Pada kesempatan itu, Adami mengkritik klaim Pemkab Aceh Selatan melalui Dinas Pertanian yang menyatakan daerah setempat surplus produksi pangan dalam beberapa tahun terakhir. Hal itu didapatkan, karena telah sukses menerapkan program tanam padi serentak tiga kali dalam setahun.

Dia menilai pernyataan Bupati Aceh Selatan HT Sama Indra dan Kepala Dinas Pertanian Yulizar yang di beberapa kesempatan sering menyatakan bahwa Pemkab Aceh Selatan telah sukses membangun sektor pertanian bahkan mampu mewujudkan surplus hasil produksi pertanian karena sukses menerapkan tanam padi tiga kali setahun di seluruh wilayah merupakan sebuah pembohongan publik.

"Klaim sepihak Pemkab Aceh Selatan tersebut kami nilai pembohongan publik, sebab faktanya di lapangan, ratusan masyarakat di Gampong Pasie Kuala Asahan saja masih menggarap lahan sawahnya dengan sistem tadah hujan paling maksimal satu kali dalam setahun," katanya.

Karena itu, Adami mengharapkan kepada Pemkab Aceh Selatan melalui Dinas Pertanian segera membangun waduk atau bak penampungan air di lahan pertanian milik masyarakat Gampong Pasie Kuala Asahan untuk menampung sumber air dari sumur bor yang telah dibangun tersebut.
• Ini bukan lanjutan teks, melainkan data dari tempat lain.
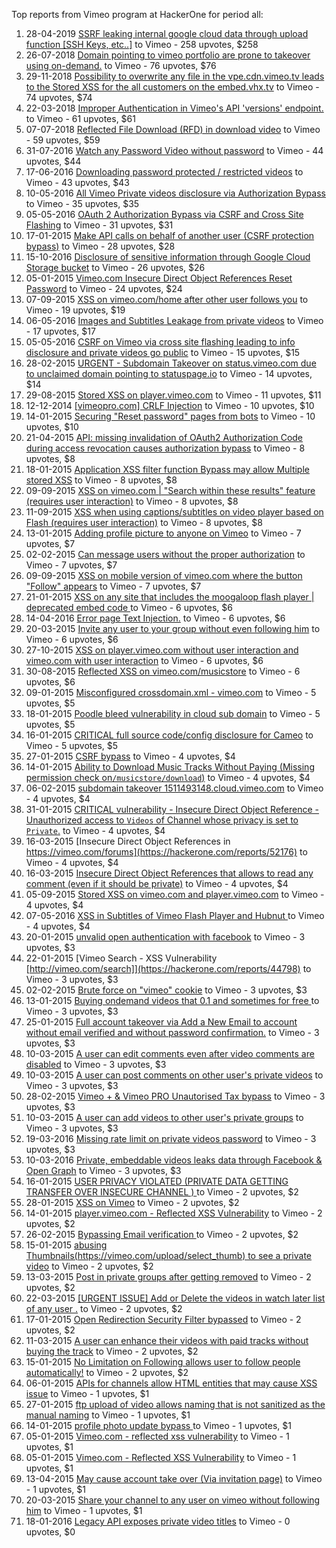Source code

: Top reports from Vimeo program at HackerOne for period all:

1. 28-04-2019 [SSRF  leaking internal google cloud data through upload function [SSH Keys, etc..]](https://hackerone.com/reports/549882) to Vimeo - 258 upvotes, $258
2. 26-07-2018 [Domain pointing to vimeo portfolio are prone to takeover using on-demand.](https://hackerone.com/reports/387307) to Vimeo - 76 upvotes, $76
3. 29-11-2018 [Possibility to overwrite any file in the vpe.cdn.vimeo.tv leads to the Stored XSS for the all customers on the embed.vhx.tv](https://hackerone.com/reports/452559) to Vimeo - 74 upvotes, $74
4. 22-03-2018 [Improper Authentication in Vimeo's API 'versions' endpoint.](https://hackerone.com/reports/328724) to Vimeo - 61 upvotes, $61
5. 07-07-2018 [Reflected File Download (RFD) in download video](https://hackerone.com/reports/378941) to Vimeo - 59 upvotes, $59
6. 31-07-2016 [Watch any Password Video without password](https://hackerone.com/reports/155618) to Vimeo - 44 upvotes, $44
7. 17-06-2016 [Downloading password protected / restricted videos](https://hackerone.com/reports/145467) to Vimeo - 43 upvotes, $43
8. 10-05-2016 [All Vimeo Private videos disclosure via Authorization Bypass](https://hackerone.com/reports/137502) to Vimeo - 35 upvotes, $35
9. 05-05-2016 [OAuth 2 Authorization Bypass via CSRF and Cross Site Flashing](https://hackerone.com/reports/136582) to Vimeo - 31 upvotes, $31
10. 17-01-2015 [Make API calls on behalf of another user (CSRF protection bypass)](https://hackerone.com/reports/44146) to Vimeo - 28 upvotes, $28
11. 15-10-2016 [Disclosure of sensitive information through Google Cloud Storage bucket](https://hackerone.com/reports/176013) to Vimeo - 26 upvotes, $26
12. 05-01-2015 [Vimeo.com Insecure Direct Object References Reset Password](https://hackerone.com/reports/42587) to Vimeo - 24 upvotes, $24
13. 07-09-2015 [XSS on vimeo.com/home after other user follows you](https://hackerone.com/reports/87854) to Vimeo - 19 upvotes, $19
14. 06-05-2016 [Images and Subtitles Leakage from private videos](https://hackerone.com/reports/136850) to Vimeo - 17 upvotes, $17
15. 05-05-2016 [CSRF on Vimeo via cross site flashing leading to info disclosure and private videos go public](https://hackerone.com/reports/136481) to Vimeo - 15 upvotes, $15
16. 28-02-2015 [URGENT - Subdomain Takeover on status.vimeo.com due to unclaimed domain pointing to statuspage.io](https://hackerone.com/reports/49663) to Vimeo - 14 upvotes, $14
17. 29-08-2015 [Stored XSS on player.vimeo.com](https://hackerone.com/reports/85488) to Vimeo - 11 upvotes, $11
18. 12-12-2014 [[vimeopro.com] CRLF Injection](https://hackerone.com/reports/39181) to Vimeo - 10 upvotes, $10
19. 14-01-2015 [Securing "Reset password" pages from bots](https://hackerone.com/reports/43807) to Vimeo - 10 upvotes, $10
20. 21-04-2015 [API: missing invalidation of OAuth2 Authorization Code during access revocation causes authorization bypass](https://hackerone.com/reports/57603) to Vimeo - 8 upvotes, $8
21. 18-01-2015 [Application XSS filter function Bypass may allow Multiple stored XSS](https://hackerone.com/reports/44217) to Vimeo - 8 upvotes, $8
22. 09-09-2015 [XSS on vimeo.com | "Search within these results" feature (requires user interaction)](https://hackerone.com/reports/88105) to Vimeo - 8 upvotes, $8
23. 11-09-2015 [XSS when using captions/subtitles on video player based on Flash (requires user interaction)](https://hackerone.com/reports/88508) to Vimeo - 8 upvotes, $8
24. 13-01-2015 [Adding profile picture to anyone on Vimeo](https://hackerone.com/reports/43617) to Vimeo - 7 upvotes, $7
25. 02-02-2015 [Can message users without the proper authorization](https://hackerone.com/reports/46113) to Vimeo - 7 upvotes, $7
26. 09-09-2015 [XSS on mobile version of vimeo.com where the button "Follow" appears](https://hackerone.com/reports/88088) to Vimeo - 7 upvotes, $7
27. 21-01-2015 [XSS on any site that includes the moogaloop flash player | deprecated embed code ](https://hackerone.com/reports/44512) to Vimeo - 6 upvotes, $6
28. 14-04-2016 [Error page Text Injection.](https://hackerone.com/reports/130914) to Vimeo - 6 upvotes, $6
29. 20-03-2015 [Invite any user to your group without even following him](https://hackerone.com/reports/52707) to Vimeo - 6 upvotes, $6
30. 27-10-2015 [XSS on player.vimeo.com without user interaction and vimeo.com with user interaction](https://hackerone.com/reports/96229) to Vimeo - 6 upvotes, $6
31. 30-08-2015 [Reflected XSS on vimeo.com/musicstore](https://hackerone.com/reports/85615) to Vimeo - 6 upvotes, $6
32. 09-01-2015 [Misconfigured crossdomain.xml - vimeo.com](https://hackerone.com/reports/43070) to Vimeo - 5 upvotes, $5
33. 18-01-2015 [Poodle bleed vulnerability in cloud sub domain](https://hackerone.com/reports/44202) to Vimeo - 5 upvotes, $5
34. 16-01-2015 [CRITICAL full source code/config disclosure for Cameo](https://hackerone.com/reports/43998) to Vimeo - 5 upvotes, $5
35. 27-01-2015 [CSRF bypass](https://hackerone.com/reports/45428) to Vimeo - 4 upvotes, $4
36. 14-01-2015 [Ability to Download Music Tracks Without Paying (Missing permission check on`/musicstore/download`)](https://hackerone.com/reports/43770) to Vimeo - 4 upvotes, $4
37. 06-02-2015 [subdomain takeover 1511493148.cloud.vimeo.com](https://hackerone.com/reports/46954) to Vimeo - 4 upvotes, $4
38. 31-01-2015 [CRITICAL vulnerability - Insecure Direct Object Reference - Unauthorized access to `Videos` of Channel whose privacy is set to `Private`.](https://hackerone.com/reports/45960) to Vimeo - 4 upvotes, $4
39. 16-03-2015 [Insecure Direct Object References in https://vimeo.com/forums](https://hackerone.com/reports/52176) to Vimeo - 4 upvotes, $4
40. 16-03-2015 [Insecure Direct Object References that allows to read any comment (even if it should be private)](https://hackerone.com/reports/52181) to Vimeo - 4 upvotes, $4
41. 05-09-2015 [Stored XSS on vimeo.com and player.vimeo.com](https://hackerone.com/reports/87577) to Vimeo - 4 upvotes, $4
42. 07-05-2016 [XSS in Subtitles of Vimeo Flash Player and Hubnut ](https://hackerone.com/reports/137023) to Vimeo - 4 upvotes, $4
43. 20-01-2015 [unvalid open authentication with facebook](https://hackerone.com/reports/44425) to Vimeo - 3 upvotes, $3
44. 22-01-2015 [Vimeo Search - XSS Vulnerability [http://vimeo.com/search]](https://hackerone.com/reports/44798) to Vimeo - 3 upvotes, $3
45. 02-02-2015 [Brute force on "vimeo" cookie](https://hackerone.com/reports/46109) to Vimeo - 3 upvotes, $3
46. 13-01-2015 [Buying ondemand videos that  0.1  and sometimes for free ](https://hackerone.com/reports/43602) to Vimeo - 3 upvotes, $3
47. 25-01-2015 [Full account takeover via Add a New Email to account without email verified and without password confirmation.](https://hackerone.com/reports/45084) to Vimeo - 3 upvotes, $3
48. 10-03-2015 [A user can edit comments even after video comments are disabled](https://hackerone.com/reports/50776) to Vimeo - 3 upvotes, $3
49. 10-03-2015 [A user can post comments on other user's private videos](https://hackerone.com/reports/50829) to Vimeo - 3 upvotes, $3
50. 28-02-2015 [Vimeo + & Vimeo PRO Unautorised Tax bypass](https://hackerone.com/reports/49561) to Vimeo - 3 upvotes, $3
51. 10-03-2015 [A user can add videos to other user's private groups](https://hackerone.com/reports/50786) to Vimeo - 3 upvotes, $3
52. 19-03-2016 [Missing rate limit on private videos password](https://hackerone.com/reports/124564) to Vimeo - 3 upvotes, $3
53. 10-03-2016 [Private, embeddable videos leaks data through Facebook & Open Graph](https://hackerone.com/reports/121919) to Vimeo - 3 upvotes, $3
54. 16-01-2015 [USER PRIVACY VIOLATED (PRIVATE DATA GETTING TRANSFER OVER INSECURE CHANNEL ) ](https://hackerone.com/reports/44056) to Vimeo - 2 upvotes, $2
55. 28-01-2015 [XSS on Vimeo](https://hackerone.com/reports/45484) to Vimeo - 2 upvotes, $2
56. 14-01-2015 [player.vimeo.com - Reflected XSS Vulnerability](https://hackerone.com/reports/43672) to Vimeo - 2 upvotes, $2
57. 26-02-2015 [Bypassing Email verification ](https://hackerone.com/reports/49304) to Vimeo - 2 upvotes, $2
58. 15-01-2015 [abusing Thumbnails(https://vimeo.com/upload/select_thumb) to see a private video](https://hackerone.com/reports/43850) to Vimeo - 2 upvotes, $2
59. 13-03-2015 [Post in private groups after getting removed](https://hackerone.com/reports/51817) to Vimeo - 2 upvotes, $2
60. 22-03-2015 [[URGENT ISSUE] Add or Delete the videos in watch later list of any user .](https://hackerone.com/reports/52982) to Vimeo - 2 upvotes, $2
61. 17-01-2015 [Open Redirection Security Filter bypassed](https://hackerone.com/reports/44157) to Vimeo - 2 upvotes, $2
62. 11-03-2015 [A user can enhance their videos with paid tracks without buying the track](https://hackerone.com/reports/50941) to Vimeo - 2 upvotes, $2
63. 15-01-2015 [No Limitation on Following allows user to follow people automatically!](https://hackerone.com/reports/43846) to Vimeo - 2 upvotes, $2
64. 06-01-2015 [APIs for channels allow HTML entities that may cause XSS issue](https://hackerone.com/reports/42702) to Vimeo - 1 upvotes, $1
65. 27-01-2015 [ftp upload of video allows naming that is not sanitized as the manual naming](https://hackerone.com/reports/45368) to Vimeo - 1 upvotes, $1
66. 14-01-2015 [profile photo update bypass ](https://hackerone.com/reports/43758) to Vimeo - 1 upvotes, $1
67. 05-01-2015 [Vimeo.com - reflected xss vulnerability](https://hackerone.com/reports/42584) to Vimeo - 1 upvotes, $1
68. 05-01-2015 [Vimeo.com - Reflected XSS Vulnerability](https://hackerone.com/reports/42582) to Vimeo - 1 upvotes, $1
69. 13-04-2015 [May cause account take over (Via invitation page)](https://hackerone.com/reports/56182) to Vimeo - 1 upvotes, $1
70. 20-03-2015 [Share your channel to any user on vimeo without following him](https://hackerone.com/reports/52708) to Vimeo - 1 upvotes, $1
71. 18-01-2016 [Legacy API exposes private video titles](https://hackerone.com/reports/111386) to Vimeo - 0 upvotes, $0
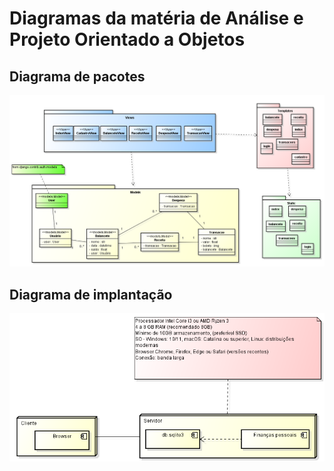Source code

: # Diagramas da matéria de Análise e Projeto Orientado a Objetos

## Diagrama de pacotes

![pacotes](Pacotes.png)

## Diagrama de implantação

![implantação](Implantacao.png)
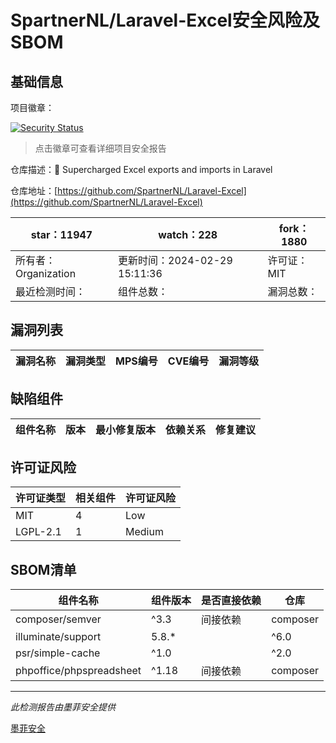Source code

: # SpartnerNL/Laravel-Excel安全风险及SBOM

## 基础信息

项目徽章：

[![Security Status](https://www.murphysec.com/platform3/v31/badge/1763285916784926720.svg)](https://www.murphysec.com/console/report/1691878827833974784/1763285916784926720)

> 点击徽章可查看详细项目安全报告

仓库描述：🚀 Supercharged Excel exports and imports in Laravel

仓库地址：[https://github.com/SpartnerNL/Laravel-Excel](https://github.com/SpartnerNL/Laravel-Excel)

| star：11947 | watch：228 | fork：1880 |
| ----------- | -------------- | ------------ |
| 所有者：Organization | 更新时间：2024-02-29 15:11:36 | 许可证：MIT |
| 最近检测时间： | 组件总数： | 漏洞总数： |




## 漏洞列表

| 漏洞名称 | 漏洞类型 | MPS编号 | CVE编号 | 漏洞等级 |
| ------- | ------ | ------- | ------ | ----- |





## 缺陷组件

| 组件名称 | 版本 | 最小修复版本 | 依赖关系 | 修复建议 |
| -------- | ---- | ------------ | -------- | -------- |





## 许可证风险

| 许可证类型 | 相关组件 | 许可证风险 |
| ---------- | -------- | ---------- |
|MIT|4|Low|
|LGPL-2.1|1|Medium|




## SBOM清单

| 组件名称 | 组件版本 | 是否直接依赖 | 仓库 |
| -------- | -------- | ------------ | ---- |
|composer/semver|^3.3|间接依赖|composer|
|illuminate/support|5.8.*||^6.0||^7.0||^8.0||^9.0||^10.0||^11.0|间接依赖|composer|
|psr/simple-cache|^1.0||^2.0||^3.0|间接依赖|composer|
|phpoffice/phpspreadsheet|^1.18|间接依赖|composer|


------

*此检测报告由墨菲安全提供*

[墨菲安全](www.murphysec.com)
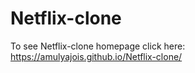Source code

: # Netflix-clone
To see Netflix-clone homepage click here:
https://amulyajois.github.io/Netflix-clone/
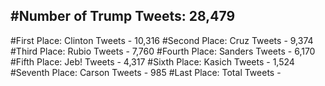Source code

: #Number of Trump Tweets: 28,479
---
#First Place: Clinton Tweets - 10,316
#Second Place: Cruz Tweets - 9,374
#Third Place: Rubio Tweets - 7,760
#Fourth Place: Sanders Tweets - 6,170
#Fifth Place: Jeb! Tweets - 4,317
#Sixth Place: Kasich Tweets - 1,524
#Seventh Place: Carson Tweets - 985
#Last Place: Total Tweets -  
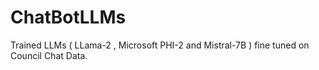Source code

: # ChatBotLLMs
Trained LLMs ( LLama-2 ,  Microsoft PHI-2 and Mistral-7B ) fine tuned on Council Chat Data.
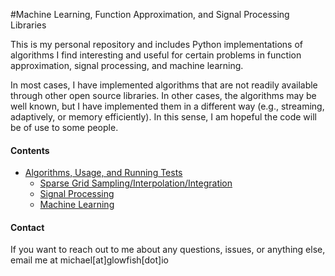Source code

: #Machine Learning, Function Approximation, and Signal Processing Libraries

This is my personal repository and includes Python implementations of algorithms I find interesting and useful for certain
problems in function approximation, signal processing, and machine learning.

In most cases, I have implemented algorithms that are not readily available through other open source libraries. In other
cases, the algorithms may be well known, but I have implemented them in a different way (e.g., streaming, adaptively, or
memory efficiently). In this sense, I am hopeful the code will be of use to some people.

#### Contents ####
* [Algorithms, Usage, and Running Tests](#Algorithms)
    * [Sparse Grid Sampling/Interpolation/Integration](/code/Sparse_Grid_Interpolation/README.md)
    * [Signal Processing](/code/Signal_Processing/README.md)
    * [Machine Learning](/code/Machine_Learning/README.md)

#### Contact ####
If you want to reach out to me about any questions, issues, or anything else, email me at michael[at]glowfish[dot]io

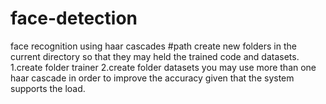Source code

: # face-detection
face recognition using haar cascades
#path
create new folders in the current directory so that they may held the trained code and datasets.
1.create folder trainer 
2.create folder datasets
you may use more than one haar cascade in order to improve the accuracy given that the system supports the load.
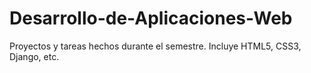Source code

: # Desarrollo-de-Aplicaciones-Web
Proyectos y tareas hechos durante el semestre. Incluye  HTML5, CSS3, Django, etc.
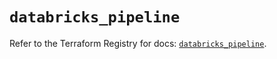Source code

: # `databricks_pipeline`

Refer to the Terraform Registry for docs: [`databricks_pipeline`](https://registry.terraform.io/providers/databricks/databricks/1.63.0/docs/resources/pipeline).
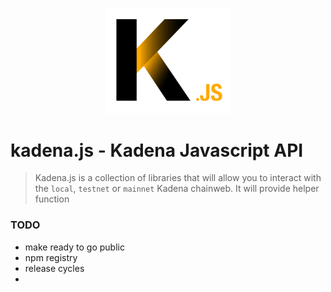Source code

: <p align="center">
  <img src="assets/logo/kadenajs.png" width="200" alt="kadena.js" />
</p>

# kadena.js - Kadena Javascript API

> Kadena.js is a collection of libraries that will allow you to interact with the `local`, `testnet` or `mainnet` Kadena chainweb.
> It will provide helper function


### TODO
- make ready to go public
- npm registry
- release cycles
- 


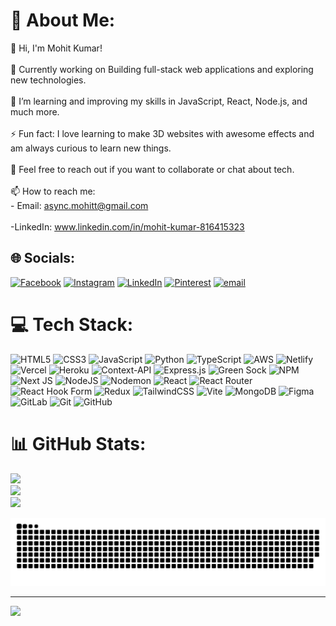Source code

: # 💫 About Me:
👋 Hi, I'm Mohit Kumar!<br><br>🔭 Currently working on Building full-stack web applications and exploring new technologies.<br><br>🌱 I’m learning and improving my skills in JavaScript, React, Node.js, and much more.<br><br>⚡ Fun fact: I love learning to make 3D websites with awesome effects and am always curious to learn new things.<br><br>💬 Feel free to reach out if you want to collaborate or chat about tech.<br><br>📫 How to reach me:<br>- Email: async.mohitt@gmail.com<br><br>-LinkedIn: www.linkedin.com/in/mohit-kumar-816415323<br>


## 🌐 Socials:
[![Facebook](https://img.shields.io/badge/Facebook-%231877F2.svg?logo=Facebook&logoColor=white)](https://facebook.com/ransh.kumar.338) [![Instagram](https://img.shields.io/badge/Instagram-%23E4405F.svg?logo=Instagram&logoColor=white)](https://instagram.com/ransh_emperor) [![LinkedIn](https://img.shields.io/badge/LinkedIn-%230077B5.svg?logo=linkedin&logoColor=white)](https://linkedin.com/in/mohit-kumar-816415323) [![Pinterest](https://img.shields.io/badge/Pinterest-%23E60023.svg?logo=Pinterest&logoColor=white)](https://pinterest.com/ranshemperor) [![email](https://img.shields.io/badge/Email-D14836?logo=gmail&logoColor=white)](mailto:async.mohitt@gmail.com) 

# 💻 Tech Stack:
![HTML5](https://img.shields.io/badge/html5-%23E34F26.svg?style=for-the-badge&logo=html5&logoColor=white) ![CSS3](https://img.shields.io/badge/css3-%231572B6.svg?style=for-the-badge&logo=css3&logoColor=white) ![JavaScript](https://img.shields.io/badge/javascript-%23323330.svg?style=for-the-badge&logo=javascript&logoColor=%23F7DF1E) ![Python](https://img.shields.io/badge/python-3670A0?style=for-the-badge&logo=python&logoColor=ffdd54) ![TypeScript](https://img.shields.io/badge/typescript-%23007ACC.svg?style=for-the-badge&logo=typescript&logoColor=white) ![AWS](https://img.shields.io/badge/AWS-%23FF9900.svg?style=for-the-badge&logo=amazon-aws&logoColor=white) ![Netlify](https://img.shields.io/badge/netlify-%23000000.svg?style=for-the-badge&logo=netlify&logoColor=#00C7B7) ![Vercel](https://img.shields.io/badge/vercel-%23000000.svg?style=for-the-badge&logo=vercel&logoColor=white) ![Heroku](https://img.shields.io/badge/heroku-%23430098.svg?style=for-the-badge&logo=heroku&logoColor=white) ![Context-API](https://img.shields.io/badge/Context--Api-000000?style=for-the-badge&logo=react) ![Express.js](https://img.shields.io/badge/express.js-%23404d59.svg?style=for-the-badge&logo=express&logoColor=%2361DAFB) ![Green Sock](https://img.shields.io/badge/green%20sock-88CE02?style=for-the-badge&logo=greensock&logoColor=white) ![NPM](https://img.shields.io/badge/NPM-%23CB3837.svg?style=for-the-badge&logo=npm&logoColor=white) ![Next JS](https://img.shields.io/badge/Next-black?style=for-the-badge&logo=next.js&logoColor=white) ![NodeJS](https://img.shields.io/badge/node.js-6DA55F?style=for-the-badge&logo=node.js&logoColor=white) ![Nodemon](https://img.shields.io/badge/NODEMON-%23323330.svg?style=for-the-badge&logo=nodemon&logoColor=%BBDEAD) ![React](https://img.shields.io/badge/react-%2320232a.svg?style=for-the-badge&logo=react&logoColor=%2361DAFB) ![React Router](https://img.shields.io/badge/React_Router-CA4245?style=for-the-badge&logo=react-router&logoColor=white) ![React Hook Form](https://img.shields.io/badge/React%20Hook%20Form-%23EC5990.svg?style=for-the-badge&logo=reacthookform&logoColor=white) ![Redux](https://img.shields.io/badge/redux-%23593d88.svg?style=for-the-badge&logo=redux&logoColor=white) ![TailwindCSS](https://img.shields.io/badge/tailwindcss-%2338B2AC.svg?style=for-the-badge&logo=tailwind-css&logoColor=white) ![Vite](https://img.shields.io/badge/vite-%23646CFF.svg?style=for-the-badge&logo=vite&logoColor=white) ![MongoDB](https://img.shields.io/badge/MongoDB-%234ea94b.svg?style=for-the-badge&logo=mongodb&logoColor=white) ![Figma](https://img.shields.io/badge/figma-%23F24E1E.svg?style=for-the-badge&logo=figma&logoColor=white) ![GitLab](https://img.shields.io/badge/gitlab-%23181717.svg?style=for-the-badge&logo=gitlab&logoColor=white) ![Git](https://img.shields.io/badge/git-%23F05033.svg?style=for-the-badge&logo=git&logoColor=white) ![GitHub](https://img.shields.io/badge/github-%23121011.svg?style=for-the-badge&logo=github&logoColor=white)
# 📊 GitHub Stats:
![](https://github-readme-stats.vercel.app/api?username=lazyymohitt&theme=gotham&hide_border=false&include_all_commits=false&count_private=false)<br/>
![](https://nirzak-streak-stats.vercel.app/?user=lazyymohitt&theme=gotham&hide_border=false)<br/>
![](https://github-readme-stats.vercel.app/api/top-langs/?username=lazyymohitt&theme=gotham&hide_border=false&include_all_commits=false&count_private=false&layout=compact)

![snake gif](https://github.com/lazyymohitt/lazyymohitt/blob/output/github-snake-dark.svg)



---
[![](https://visitcount.itsvg.in/api?id=lazyymohitt&icon=7&color=9)](https://visitcount.itsvg.in)

<!-- Proudly created with GPRM ( https://gprm.itsvg.in ) -->
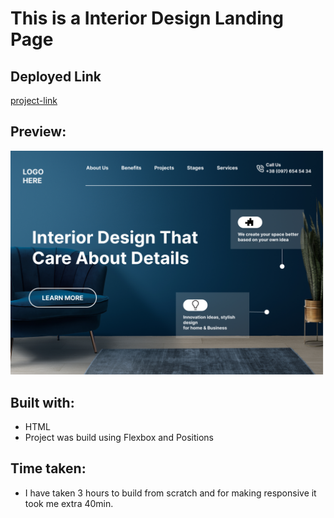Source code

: 
# This is a Interior Design Landing Page

## Deployed Link

[project-link](https://phani-sai-project-10.netlify.app/)

## Preview:

![Desktop view](./10.png)

## Built with:

- HTML
- Project was build using Flexbox and Positions


## Time taken:

- I have taken 3 hours to build from scratch and for making responsive it took me extra 40min.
"Satu-satunya solusi untuk menghasilkan air di lahan sawah tadah hujan di kampung kami hanya melalui sumber air sumur bor tersebut, sebab tidak ada sumber air lainnya yang tersedia. Namun agar air dari sumur bor itu bisa di aliri maksimal ke lahan persawahan harus dibangun fasilitas penunjang lainnya, jika tidak maka sama saja tidak bisa dimanfaatkan," katanya.